▶ [The task]: In your reply, write out the records exactly, each line intact.

▶ [Material for this task]:

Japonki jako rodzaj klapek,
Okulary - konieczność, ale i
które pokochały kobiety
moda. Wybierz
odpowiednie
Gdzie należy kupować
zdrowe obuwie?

▶ [Result for this exercise]:
Japonki jako rodzaj klapek,
Okulary - konieczność, ale i
które pokochały kobiety
moda. Wybierz
odpowiednie
Gdzie należy kupować
zdrowe obuwie?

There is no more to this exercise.